[Texto de lectura]

Social: Imposición de reglas sobre la vida diaria (movilidad, horarios), castigos, mediación de conflictos y provisión selectiva de bienes o “ayudas”.
Cuando el control se vuelve parte de la vida cotidiana
Una vez consolidada, la gobernanza criminal se percibe en decisiones muy concretas: retenes y permisos para entrar o salir de un barrio; toques de queda informales; restricciones para circular; control de quién puede vender determinados productos o prestar ciertos servicios, y ocupación de espacios públicos para actividades ilícitas.
En algunos contextos, estos grupos recurren a prácticas de aparente “asistencia” —como la entrega de despensas, la imposición de medidas sanitarias durante la pandemia o regalos en fechas específicas— con el objetivo de ganar legitimidad, normalizar su presencia y construir aceptación social.
Impactos en la democracia, la sociedad civil y la cultura
La gobernanza criminal erosiona la vida pública de manera profunda. No solo incrementa los riesgos, sino que reduce opciones, limita la participación y fragmenta el tejido social. Entre sus impactos más frecuentes se encuentran:
Políticos: Cooptación de partidos políticos, inhibición del voto y ataques sistemáticos a autoridades, especialmente locales, debilitando consecuentemente la democracia representativa.
Sociales: Silenciamiento de comunidades enteras y agresiones contra liderazgos sociales, defensores de derechos humanos, periodistas y referentes religiosos, lo que debilita el derecho a organizarse o protestar.
Culturales: Normalización de la violencia y reconfiguración del territorio, donde los espacios de encuentro se transforman en lugares de miedo.
Movilidad y futuro: Reclutamiento forzado —en particular de jóvenes—, encadenamiento de delitos, desplazamiento y migración interna o internacional.
Aprendizajes desde el territorio: Colombia y México
Frente a este panorama, dos experiencias compartidas en el conversatorio muestran que la organización comunitaria puede abrir grietas en el control del miedo.

[/Texto de lectura]
[Datos proporcionados]

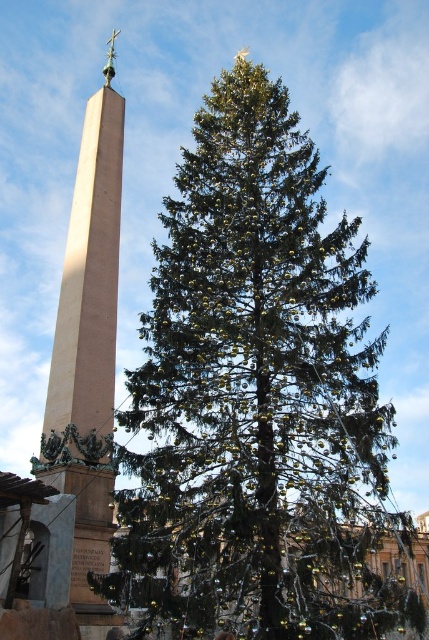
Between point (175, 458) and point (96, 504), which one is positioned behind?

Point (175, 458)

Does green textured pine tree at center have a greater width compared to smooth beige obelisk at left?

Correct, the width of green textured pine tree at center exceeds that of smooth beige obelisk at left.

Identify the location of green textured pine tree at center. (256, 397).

[/Datos proporcionados]
[Datos proporcionados]

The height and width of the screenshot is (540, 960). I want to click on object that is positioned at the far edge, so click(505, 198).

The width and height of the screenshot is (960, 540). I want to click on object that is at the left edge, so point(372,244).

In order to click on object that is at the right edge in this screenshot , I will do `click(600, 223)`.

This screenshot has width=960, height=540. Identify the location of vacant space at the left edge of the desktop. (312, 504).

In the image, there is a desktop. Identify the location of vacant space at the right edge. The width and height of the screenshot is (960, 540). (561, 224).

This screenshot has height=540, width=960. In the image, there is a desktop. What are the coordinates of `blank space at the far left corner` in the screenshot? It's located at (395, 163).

[/Datos proporcionados]
[Datos proporcionados]

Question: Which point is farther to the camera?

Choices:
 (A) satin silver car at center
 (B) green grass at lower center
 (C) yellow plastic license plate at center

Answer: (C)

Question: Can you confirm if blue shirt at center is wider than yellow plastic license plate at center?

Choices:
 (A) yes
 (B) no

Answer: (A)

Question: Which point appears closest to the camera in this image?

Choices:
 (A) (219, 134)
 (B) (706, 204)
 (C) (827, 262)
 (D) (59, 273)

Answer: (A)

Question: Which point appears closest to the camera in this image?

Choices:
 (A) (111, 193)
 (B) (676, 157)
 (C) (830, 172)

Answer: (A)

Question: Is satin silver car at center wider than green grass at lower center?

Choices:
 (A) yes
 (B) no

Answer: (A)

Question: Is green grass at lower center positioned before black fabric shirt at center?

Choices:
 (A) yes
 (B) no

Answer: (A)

[/Datos proporcionados]

→ Preguntas:
1) Indica si cada afirmación coincide con el texto sobre la gobernanza criminal, respondiendo sí o no y citando literalmente las palabras del texto que lo deciden: (a) Los toques de queda informales figuran entre las decisiones concretas en que se percibe la gobernanza criminal. (b) La entrega de despensas tiene como objetivo, entre otros, ganar legitimidad. (c) El reclutamiento forzado afecta únicamente a personas adultas.
2) Reproduce textualmente el fragmento del texto sobre la gobernanza criminal que comienza en "Impactos en la" y termina en "organizarse o protestar.".

→ Respuestas:
1)
(a) Sí: "toques de queda informales".
(b) Sí: "con el objetivo de ganar legitimidad".
(c) No: "Reclutamiento forzado —en particular de jóvenes—".

2)
Impactos en la democracia, la sociedad civil y la cultura
La gobernanza criminal erosiona la vida pública de manera profunda. No solo incrementa los riesgos, sino que reduce opciones, limita la participación y fragmenta el tejido social. Entre sus impactos más frecuentes se encuentran:
Políticos: Cooptación de partidos políticos, inhibición del voto y ataques sistemáticos a autoridades, especialmente locales, debilitando consecuentemente la democracia representativa.
Sociales: Silenciamiento de comunidades enteras y agresiones contra liderazgos sociales, defensores de derechos humanos, periodistas y referentes religiosos, lo que debilita el derecho a organizarse o protestar.